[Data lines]
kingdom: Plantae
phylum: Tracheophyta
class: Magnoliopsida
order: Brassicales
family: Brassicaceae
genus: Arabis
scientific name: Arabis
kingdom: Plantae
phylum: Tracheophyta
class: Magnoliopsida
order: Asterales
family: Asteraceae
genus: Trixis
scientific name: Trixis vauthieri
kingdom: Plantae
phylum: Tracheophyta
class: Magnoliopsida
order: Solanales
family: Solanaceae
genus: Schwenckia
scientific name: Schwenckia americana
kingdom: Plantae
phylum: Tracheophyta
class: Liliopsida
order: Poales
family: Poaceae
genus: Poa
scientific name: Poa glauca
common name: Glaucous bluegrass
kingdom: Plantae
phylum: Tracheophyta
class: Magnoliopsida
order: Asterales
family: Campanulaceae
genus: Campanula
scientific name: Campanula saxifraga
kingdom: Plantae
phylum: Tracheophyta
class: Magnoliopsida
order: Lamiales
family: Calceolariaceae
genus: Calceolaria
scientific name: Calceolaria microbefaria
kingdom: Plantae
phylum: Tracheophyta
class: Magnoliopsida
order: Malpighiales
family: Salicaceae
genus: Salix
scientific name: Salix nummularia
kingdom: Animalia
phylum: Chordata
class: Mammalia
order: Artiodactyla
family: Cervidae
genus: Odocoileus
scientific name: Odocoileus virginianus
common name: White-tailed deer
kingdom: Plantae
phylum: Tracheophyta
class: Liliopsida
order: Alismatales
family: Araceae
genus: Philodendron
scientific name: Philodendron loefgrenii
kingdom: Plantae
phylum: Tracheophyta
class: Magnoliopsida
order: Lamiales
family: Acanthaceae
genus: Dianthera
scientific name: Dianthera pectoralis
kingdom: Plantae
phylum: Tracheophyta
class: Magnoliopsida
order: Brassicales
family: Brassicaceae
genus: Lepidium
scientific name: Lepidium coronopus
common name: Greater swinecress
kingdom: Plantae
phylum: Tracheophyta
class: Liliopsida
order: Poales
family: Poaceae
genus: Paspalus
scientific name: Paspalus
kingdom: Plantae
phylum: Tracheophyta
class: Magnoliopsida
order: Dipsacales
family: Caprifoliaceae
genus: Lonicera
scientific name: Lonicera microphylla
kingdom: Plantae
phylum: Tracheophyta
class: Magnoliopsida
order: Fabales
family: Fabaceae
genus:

REQUIRED TASK –
Rewrite every line of the data above as a numbered list, skipping any blank lines.

ANSWER TO THE TASK –
1. kingdom: Plantae
2. phylum: Tracheophyta
3. class: Magnoliopsida
4. order: Brassicales
5. family: Brassicaceae
6. genus: Arabis
7. scientific name: Arabis
8. kingdom: Plantae
9. phylum: Tracheophyta
10. class: Magnoliopsida
11. order: Asterales
12. family: Asteraceae
13. genus: Trixis
14. scientific name: Trixis vauthieri
15. kingdom: Plantae
16. phylum: Tracheophyta
17. class: Magnoliopsida
18. order: Solanales
19. family: Solanaceae
20. genus: Schwenckia
21. scientific name: Schwenckia americana
22. kingdom: Plantae
23. phylum: Tracheophyta
24. class: Liliopsida
25. order: Poales
26. family: Poaceae
27. genus: Poa
28. scientific name: Poa glauca
29. common name: Glaucous bluegrass
30. kingdom: Plantae
31. phylum: Tracheophyta
32. class: Magnoliopsida
33. order: Asterales
34. family: Campanulaceae
35. genus: Campanula
36. scientific name: Campanula saxifraga
37. kingdom: Plantae
38. phylum: Tracheophyta
39. class: Magnoliopsida
40. order: Lamiales
41. family: Calceolariaceae
42. genus: Calceolaria
43. scientific name: Calceolaria microbefaria
44. kingdom: Plantae
45. phylum: Tracheophyta
46. class: Magnoliopsida
47. order: Malpighiales
48. family: Salicaceae
49. genus: Salix
50. scientific name: Salix nummularia
51. kingdom: Animalia
52. phylum: Chordata
53. class: Mammalia
54. order: Artiodactyla
55. family: Cervidae
56. genus: Odocoileus
57. scientific name: Odocoileus virginianus
58. common name: White-tailed deer
59. kingdom: Plantae
60. phylum: Tracheophyta
61. class: Liliopsida
62. order: Alismatales
63. family: Araceae
64. genus: Philodendron
65. scientific name: Philodendron loefgrenii
66. kingdom: Plantae
67. phylum: Tracheophyta
68. class: Magnoliopsida
69. order: Lamiales
70. family: Acanthaceae
71. genus: Dianthera
72. scientific name: Dianthera pectoralis
73. kingdom: Plantae
74. phylum: Tracheophyta
75. class: Magnoliopsida
76. order: Brassicales
77. family: Brassicaceae
78. genus: Lepidium
79. scientific name: Lepidium coronopus
80. common name: Greater swinecress
81. kingdom: Plantae
82. phylum: Tracheophyta
83. class: Liliopsida
84. order: Poales
85. family: Poaceae
86. genus: Paspalus
87. scientific name: Paspalus
88. kingdom: Plantae
89. phylum: Tracheophyta
90. class: Magnoliopsida
91. order: Dipsacales
92. family: Caprifoliaceae
93. genus: Lonicera
94. scientific name: Lonicera microphylla
95. kingdom: Plantae
96. phylum: Tracheophyta
97. class: Magnoliopsida
98. order: Fabales
99. family: Fabaceae
100. genus:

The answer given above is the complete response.